Борис Горин-Горяйнов - Федор Волков
— Когда я смотрю на Хорева и Оснельду, в жилах моих как бы огонь переливается. Ино сладко сие, а ино тяжело, наибольше сладко. Но и самая тяжесть оная бывает мне сладка и приятна. Так — в театре, у вас. А дома во все часы тяжко. Только и полегчает немного, когда одна бываю да Оснельдою себя думаю. Не хорошо так? Скажите, не хорошо?
— Не хорошо, Татьяна Михайловна, — серьезно сказал Федор. — Болезненность вы в себе развиваете мыслью постоянной. Чувства театральные — преходящи, они в театре должны быть оставляемы. На воле все должно идти своим чередом. Не может вся жизнь в едином театре вместиться.
— Моя вмешается, — просто сказала Таня. — Мне кажется, будто жить я начала, как на театр оный попала. Будто, как открылась занавеска у вас — открылась она и в жизни моей. И все стало ясно и видно. А до того темнота была. Опустится занавеска у вас — у меня на сердце заналеска опускается. Живешь токмо вспоминаючи то, что виделось. Коли не видеть часто сызнова — смерти для меня подобно. А умирать навсегда не хочется…. Еще быть возможно…
Федор взглянул украдкой на Татьяну Михайловну. У нее на ресницах блестели еще слезы, но широко раскрытые глаза лучились. Как будто что-то действительно проходившее перед ними отражалось на миг в светлом зеркале и исчезало. В них мелькали то мольба, то надежда, то покорность неизбежному, то какие-то тревожащие горячие и упрямые огоньки. Этих, пожалуй, было больше всех, и они настойчиво повторялись через короткие промежутки времени. Несомненно было одно — девушка глубоко страдала и не была уверена в том, удастся ли ей перебороть свои страдания.

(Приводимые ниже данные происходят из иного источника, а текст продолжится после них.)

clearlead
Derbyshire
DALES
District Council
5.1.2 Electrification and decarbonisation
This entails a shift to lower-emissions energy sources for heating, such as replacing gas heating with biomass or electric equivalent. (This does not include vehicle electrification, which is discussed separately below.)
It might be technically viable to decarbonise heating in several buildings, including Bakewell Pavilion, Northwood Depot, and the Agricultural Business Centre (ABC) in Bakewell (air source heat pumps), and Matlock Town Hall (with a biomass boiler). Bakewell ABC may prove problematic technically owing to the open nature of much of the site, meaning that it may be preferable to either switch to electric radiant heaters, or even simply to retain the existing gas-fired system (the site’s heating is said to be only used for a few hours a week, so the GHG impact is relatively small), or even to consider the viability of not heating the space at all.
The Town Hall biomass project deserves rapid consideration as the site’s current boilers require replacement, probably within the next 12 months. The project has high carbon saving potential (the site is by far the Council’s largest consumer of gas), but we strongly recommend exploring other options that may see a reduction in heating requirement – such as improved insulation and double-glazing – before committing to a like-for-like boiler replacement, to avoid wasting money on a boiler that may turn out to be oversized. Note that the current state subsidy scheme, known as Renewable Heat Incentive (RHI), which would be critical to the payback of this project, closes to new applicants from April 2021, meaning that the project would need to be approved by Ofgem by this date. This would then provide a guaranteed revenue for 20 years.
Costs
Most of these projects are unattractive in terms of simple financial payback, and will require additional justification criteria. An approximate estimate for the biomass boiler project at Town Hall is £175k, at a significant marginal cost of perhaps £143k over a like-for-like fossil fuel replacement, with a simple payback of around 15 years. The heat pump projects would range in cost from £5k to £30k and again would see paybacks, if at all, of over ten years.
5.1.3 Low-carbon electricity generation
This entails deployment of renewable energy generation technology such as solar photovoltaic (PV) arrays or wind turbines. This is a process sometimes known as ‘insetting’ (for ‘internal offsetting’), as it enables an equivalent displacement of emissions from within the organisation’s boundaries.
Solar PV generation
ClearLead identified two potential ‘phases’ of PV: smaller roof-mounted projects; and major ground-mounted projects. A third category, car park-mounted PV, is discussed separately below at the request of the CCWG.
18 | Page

Федору захотелось утешить ее, как утешают маленьких детей, обнадежить, не отговаривать ни от чего, а поддержать в ней веру в законность и правоту ее чувства, указать на временность испытываемых ею страданий.
Девушка медленно, как бы боязливо, перевела на него свой взгляд, не то прося защиты, не то пытаясь проникнуть к нему в самую душу. Она долго и пристально смотрела, не отрывая глаз; на них постепенно набегала дрожащая влажная пленка. Кажется, еще секунда — и слезы потекут по щекам… Но Таня с силой зажмурила глаза, вздохнула и затем резко тряхнула головкой. Отвернулась.
Одна внезапная мысль как каленым железом обожгла сердце Федора. Вся кровь мгновенно всколыхнулась в нем. Почувствовал, как мучительно и жарко краснеет. Напряг всю силу воли, чтобы отогнать назойливую мысль. Это не удавалось. Как-то сразу стала ясна и эта неуравновешенная порывистость девушки и ее, ни в ком им ранее не наблюдаемая, горячность, — вся эта масса противоречивых, взбудораженных чувств, подавляемых с полною неопытностью и очевидной безнадежностью. Эта спутанность чувств девушки, их пугающая неразбериха вытекала из смутного, еще не осознанного тяготения к нему, к Федору Волкову лично.
Что-то больно укололо Федора в сердце. Он пристально, но ласково посмотрел на девушку.
— Вы успокоились, Татьяна Михайловна? — спросил он, стараясь придать оттенок шутливости своему голосу.
— Я не могу быть спокойною, — твердо ответила Таня. — Спокойствие для меня то же, что и смерть. Мне успокоиться — значит проститься со всем…
— Я прекращу беседу нашу, Татьяна Михайловна, поколику вы не оставляете мыслей ваших мрачных. Будем рассуждать без детскости и без капризностей, девицам избалованным свойственных. Вы не из оных, полагаю. Поговорим о влечении вашем. Приверженность вашу к театру я одобряю. Восторженность вашу сверх границ — порицаю. Мрачность мыслей ваших по вопросу оному — неуместна, понеже причин к сему никаких не имеется.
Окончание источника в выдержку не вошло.